İngiltere'nin ayrılma kararını AA ve TRT muhabirlerine değerlendiren Çavuşoğlu, AB'nin küresel bir aktör olmak istiyorsa İngiltere gibi güçlü bir ülkenin de birlik içinde olması gerektiğini belirterek, "Biz İngiltere'nin ayrılmasını istemezdik" diye konuştu.
‘İNGİLTERE HER ZAMAN TÜRKİYE'NİN AB ÜYELİĞİNE TAM DESTEK VERDİ'
‘AB'NİN BUGÜN MAALESEF TÜM POLİTİKALARI BAŞARISIZ'
Bugün gelinen noktayı AB'nin çok iyi irdelemesi gerektiğinin altını çizen Çavuşoğlu, şöyle devam etti:
"AB'nin bugün maalesef tüm politikaları başarısız. Kendi içindeki entegrasyon, genişleme, güvenlik, ekonomik politikaları başarısız. Doğu politikasına baktığımızda da yine aynı şekilde. Bir de Avrupa halklarının karşı karşıya kaldığı sorunları çözmede yetersiz kaldı. Mesela göçmen politikasında sadece Suriye ve Irak'taki gelişmelerden dolayı ortaya çıkan sorunu söylemiyorum. Daha önce de Afrika'dan, mağrip ülkelerinden geliyordu. Bu konuda da bir çözüm üretemedi."
‘KURUMLAR KENDİSİNİ YENİLEMEZSE YAVAŞ YAVAŞ KAYBOLUR'
"Krizlerde Türkiye'nin birliğin istikrarı ve güvenliği için ne kadar önemli bir ülke olduğu bir kez daha ortaya çıktı. Ama bunun önemini anlayabilmek için illa krizin ortaya çıkmasına gerek yok. AB bu açıdan bakamıyor olaya. Oysa dün de ihtiyaçları vardı, bugün de var, yarın belki her zamankinden çok ihtiyaçları olacak.

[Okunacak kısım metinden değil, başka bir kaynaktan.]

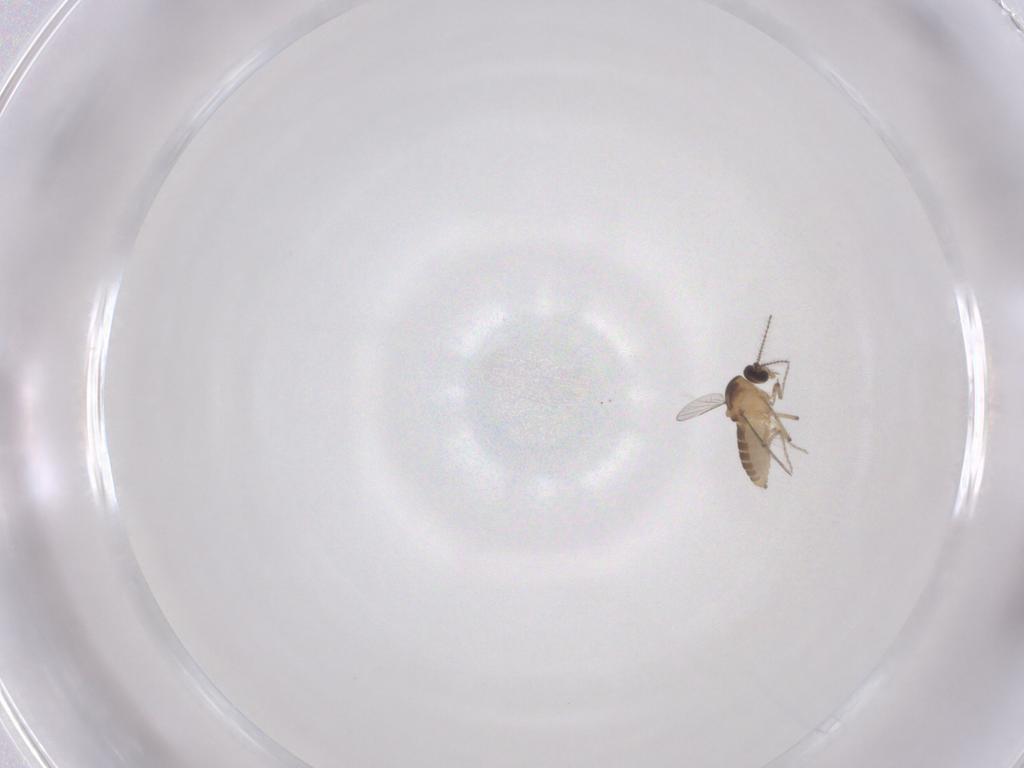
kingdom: Animalia
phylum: Arthropoda
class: Insecta
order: Diptera
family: Ceratopogonidae
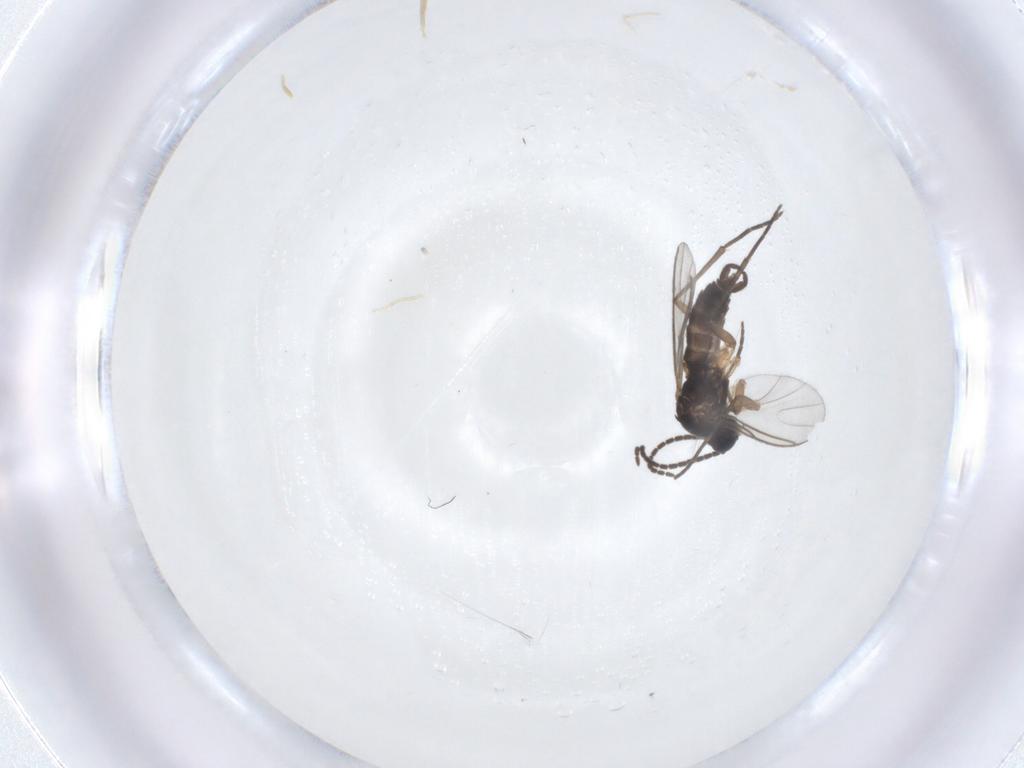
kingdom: Animalia
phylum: Arthropoda
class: Insecta
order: Diptera
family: Sciaridae
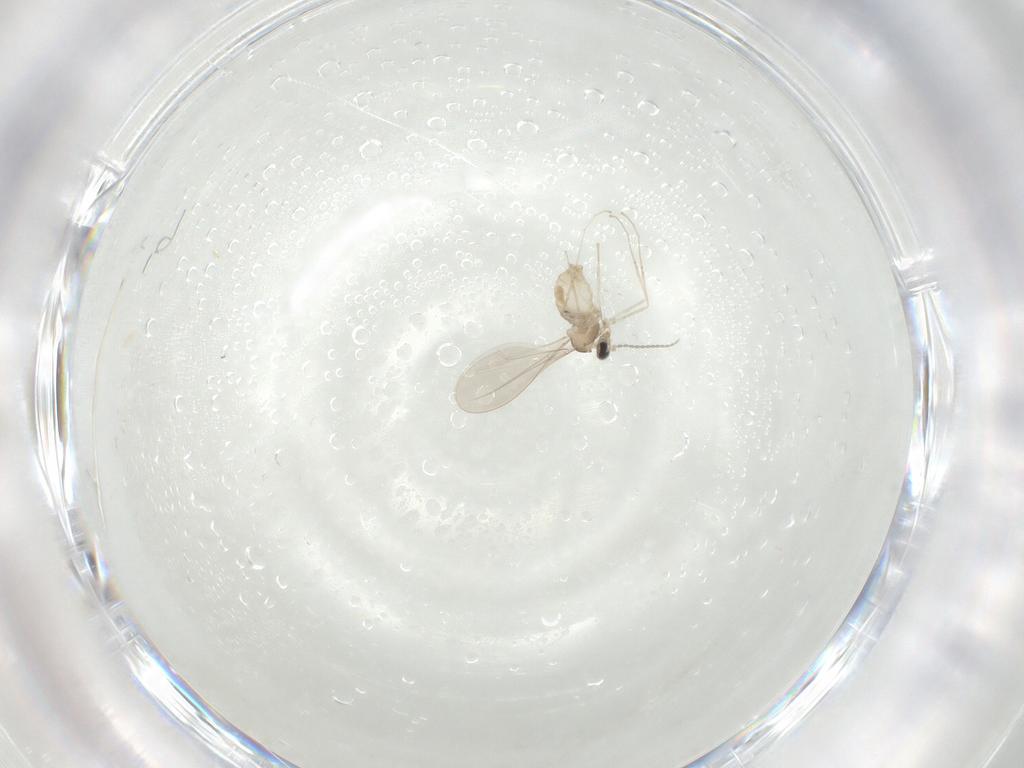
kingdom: Animalia
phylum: Arthropoda
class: Insecta
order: Diptera
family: Cecidomyiidae
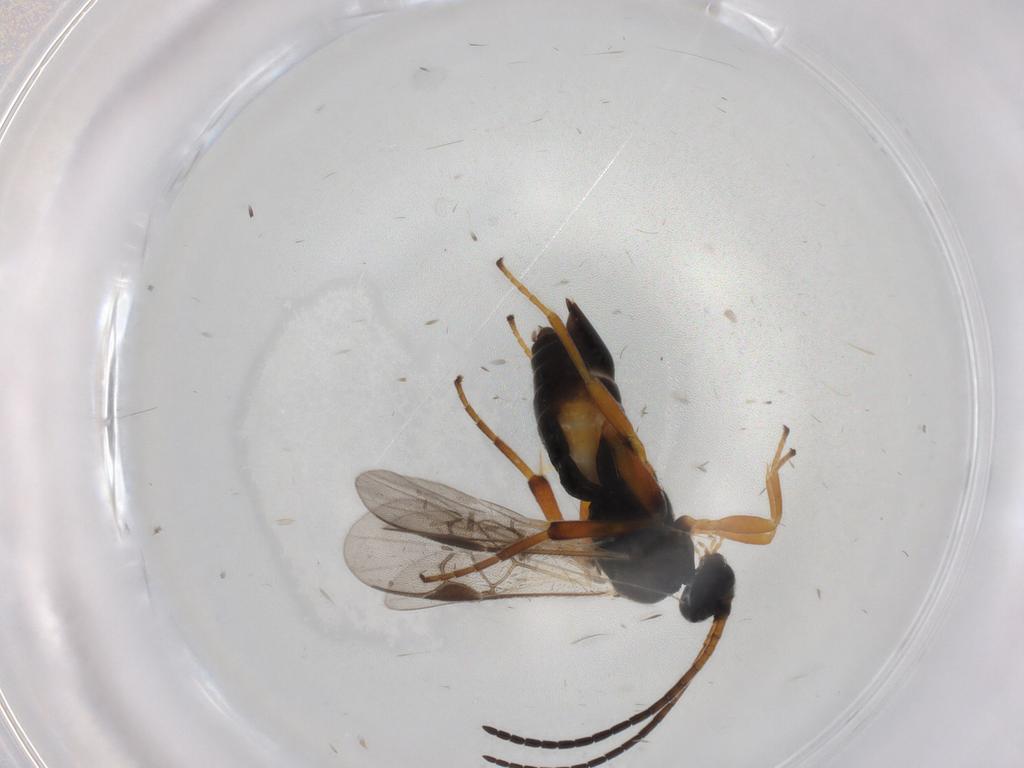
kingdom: Animalia
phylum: Arthropoda
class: Insecta
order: Hymenoptera
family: Braconidae
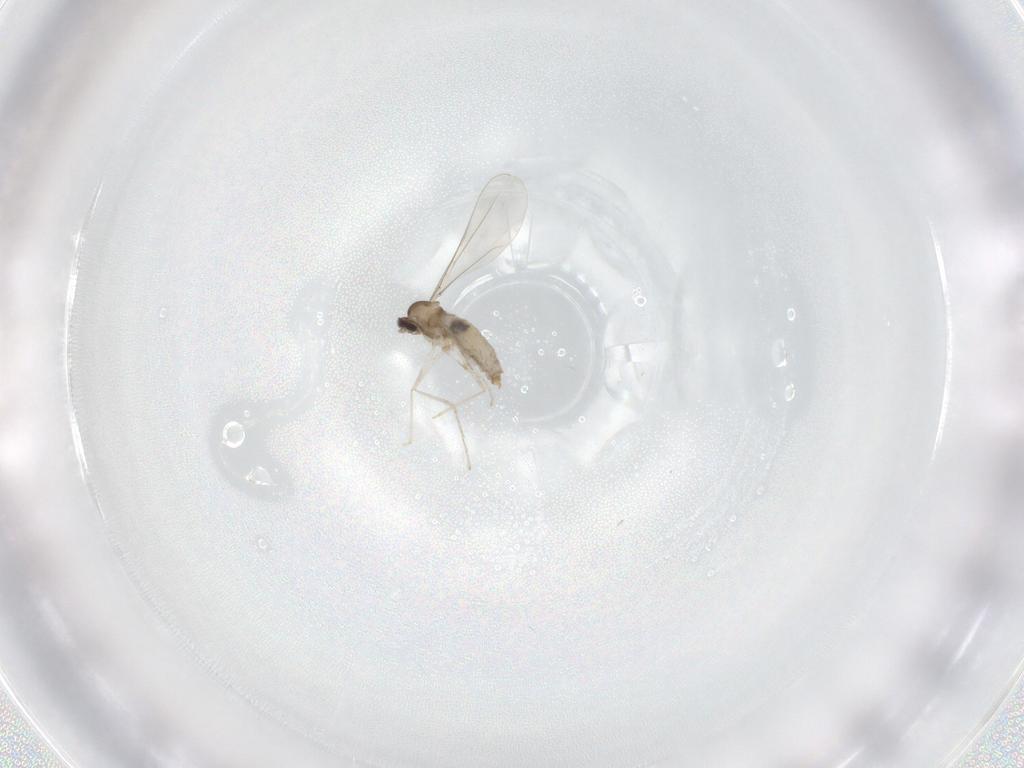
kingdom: Animalia
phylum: Arthropoda
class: Insecta
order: Diptera
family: Cecidomyiidae
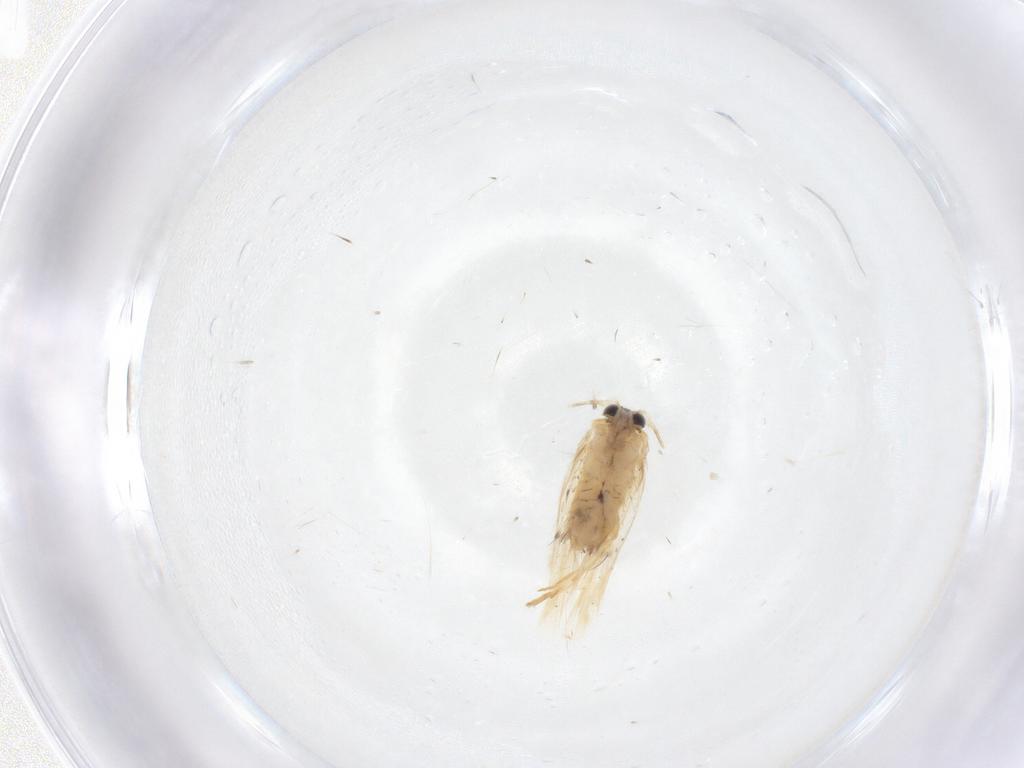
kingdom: Animalia
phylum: Arthropoda
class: Insecta
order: Lepidoptera
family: Nepticulidae
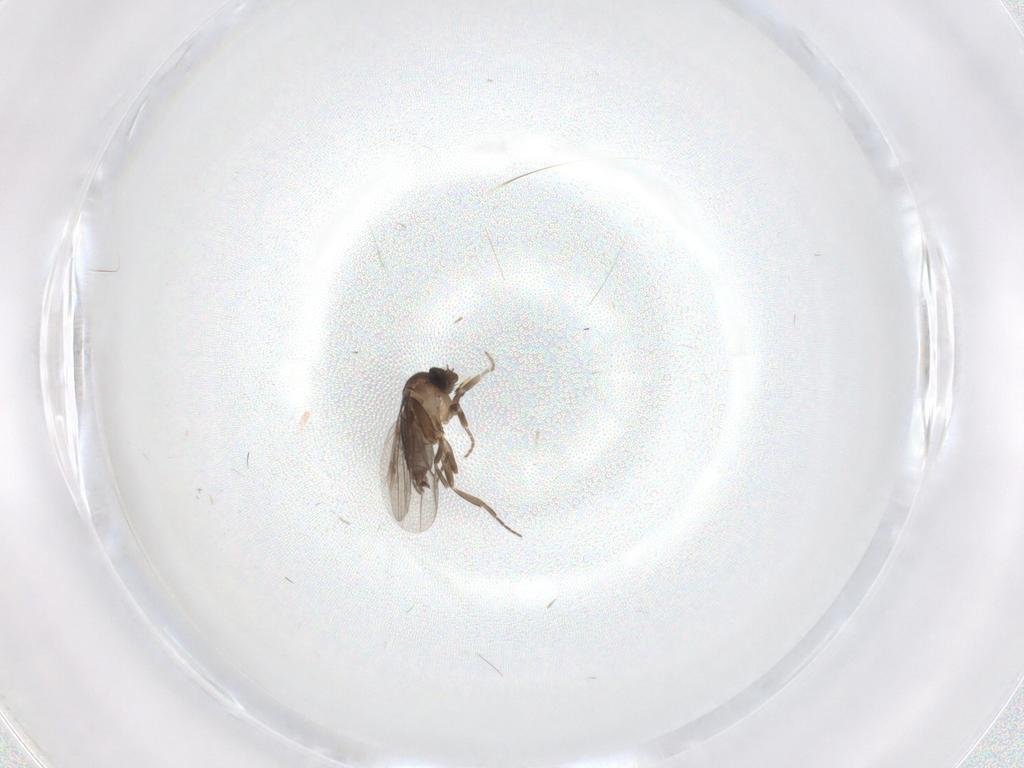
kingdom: Animalia
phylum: Arthropoda
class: Insecta
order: Diptera
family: Phoridae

Biz de AB'ye ihtiyacımız olduğunu hiçbir zaman saklamadık. Ama bizim itirazımız çifte standart, siyasi engeller, siyasetçilerin hükümetler değiştikten sonra tutumları, müzakerelerin uzun sürmesi, Türkiye gibi güçlü bir ülkeyle güç paylaşımına yanaşmaması, Kıbrıs da dahil, bu gibi konulardan dolayı itirazlarımız oldu. Tüm uluslararası toplantılarda AB'yi görüyoruz. Birliğin buralarda söz sahibi olabilmesi için kendi politikalarını gözden geçirmesi lazım ve Avrupa halklarının itirazlarına kulağını kapatmaması gerekiyor, diğer taraftan aşırıcılıkla mücadelede de bu kadar duyarsız olmaması lazım. Aksi takdirde her kurum kendisini yenilemezse ve sorunlarla baş etmekte gücünü gösteremezse önce güvenirliği, sonra itibarı, sonra yavaş yavaş kendisi kaybolur, gider."